# First Print!



## khushi2004 (Mar 16, 2004)

I have just developed my first film roll, though i don;t know how good it is just followed the instruction written on dark room lab.
How can i know my development is good, do i hv to think b4 developing if it is can you suggest me some ideas.
And now i am eager the print it out in next class, what i have to care in printing what sort of things i have to be aware of, how can i get good print.
Thank you
Regards


----------



## oriecat (Mar 16, 2004)

Congratulations!   Welcome to our special club.


----------



## Firelance (Apr 8, 2004)

I'll post my first one here...

Hi khushi, I do this darkroom stuff at school, and I've developed quite some films now this year. Not that I'm an expert, I'm also just a beginner, but I can tell you that there's not really a 'standard' for a good developed film.
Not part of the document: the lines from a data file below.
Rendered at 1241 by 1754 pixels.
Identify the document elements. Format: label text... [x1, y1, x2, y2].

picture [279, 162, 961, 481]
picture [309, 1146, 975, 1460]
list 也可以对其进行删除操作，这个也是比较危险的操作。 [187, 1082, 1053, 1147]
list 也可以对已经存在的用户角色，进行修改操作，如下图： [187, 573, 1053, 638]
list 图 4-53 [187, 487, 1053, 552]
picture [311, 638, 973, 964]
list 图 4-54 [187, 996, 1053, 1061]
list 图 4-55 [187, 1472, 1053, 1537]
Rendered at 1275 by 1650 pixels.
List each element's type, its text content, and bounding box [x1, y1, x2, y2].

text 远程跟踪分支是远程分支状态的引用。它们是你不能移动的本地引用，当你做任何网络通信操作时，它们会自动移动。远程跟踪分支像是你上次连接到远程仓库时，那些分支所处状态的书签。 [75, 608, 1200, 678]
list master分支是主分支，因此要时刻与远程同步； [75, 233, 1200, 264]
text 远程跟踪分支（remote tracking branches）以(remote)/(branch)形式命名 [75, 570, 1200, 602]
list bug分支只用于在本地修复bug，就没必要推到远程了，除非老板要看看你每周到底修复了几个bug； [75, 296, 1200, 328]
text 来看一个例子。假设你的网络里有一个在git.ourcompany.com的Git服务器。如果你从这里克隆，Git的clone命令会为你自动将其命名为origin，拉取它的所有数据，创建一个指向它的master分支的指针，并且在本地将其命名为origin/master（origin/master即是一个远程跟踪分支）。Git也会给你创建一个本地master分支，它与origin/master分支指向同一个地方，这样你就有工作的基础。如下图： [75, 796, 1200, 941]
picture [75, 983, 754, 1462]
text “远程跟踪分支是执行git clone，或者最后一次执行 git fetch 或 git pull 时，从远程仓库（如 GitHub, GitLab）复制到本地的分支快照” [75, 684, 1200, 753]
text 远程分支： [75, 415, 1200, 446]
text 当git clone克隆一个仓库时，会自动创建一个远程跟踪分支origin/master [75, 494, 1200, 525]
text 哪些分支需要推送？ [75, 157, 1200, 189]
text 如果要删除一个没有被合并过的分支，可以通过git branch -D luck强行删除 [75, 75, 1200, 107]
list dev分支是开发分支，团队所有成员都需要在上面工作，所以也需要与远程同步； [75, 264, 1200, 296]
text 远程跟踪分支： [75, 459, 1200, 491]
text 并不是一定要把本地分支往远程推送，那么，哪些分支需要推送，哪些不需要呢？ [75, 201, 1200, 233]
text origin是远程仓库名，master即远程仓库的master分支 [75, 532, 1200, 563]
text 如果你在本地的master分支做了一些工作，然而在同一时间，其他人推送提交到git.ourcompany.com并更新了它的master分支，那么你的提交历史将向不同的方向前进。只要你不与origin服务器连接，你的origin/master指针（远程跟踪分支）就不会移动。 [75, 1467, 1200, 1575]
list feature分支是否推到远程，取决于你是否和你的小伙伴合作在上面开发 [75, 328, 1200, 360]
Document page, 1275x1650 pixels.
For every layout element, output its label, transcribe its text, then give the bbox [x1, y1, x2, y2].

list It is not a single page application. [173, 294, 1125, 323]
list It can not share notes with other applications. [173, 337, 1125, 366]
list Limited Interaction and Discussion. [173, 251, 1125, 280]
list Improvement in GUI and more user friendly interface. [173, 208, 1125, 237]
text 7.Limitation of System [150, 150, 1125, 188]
Some have high and some have rather low contrast, others are a bit purple looking (because of the fixer...) anyway, you can say that you're film is well developed when you can see a clear image.
If you see nothing, or very few (ater a while...?) then you just made a bad dilution with your devolper, you didn't develop long enough, or, of the bar with the holes on the film is well processed, it's something with your camera...

Yea, sometimes it's too black, sometimes too light, but these can be solved by some enlarger-techniques...

Anyway, I heard that if you shake your film tank continiously, you get a very high contrast   (did not yet try it though)

good luck


----------



## Bruno (May 6, 2004)

The best way I found to develop my film is to tilt the tank to about a 45 degree angle and just spin it slowly the whole time.  That will ensure that the fixer gets all the parts of the film equally.  Good luck.


----------



## ksmattfish (May 6, 2004)

Firelance said:
			
		

> Anyway, I heard that if you shake your film tank continiously, you get a very high contrast   (did not yet try it though)



Increasing agitation is one way of increasing contrast.  If you find that your negs tend to be low contrast, you can increase the amount of time you agitate while the film is in the developer.  If you find that your negs tend to be higher contrast han you'd like, cut down on the agitation.

A tip I use for even development is to not fill the dev tank all the way.  I have a tank that holds 4 120 size reels with just enough room to stack a 35mm reel on the top.  I put film in the 3 bottom reels and leave the reels on top empty.  Then I just use enough chems to completely cover the 3 reels on the bottom.  This insures that the developer mixes thoroughly every time I invert the tank.


----------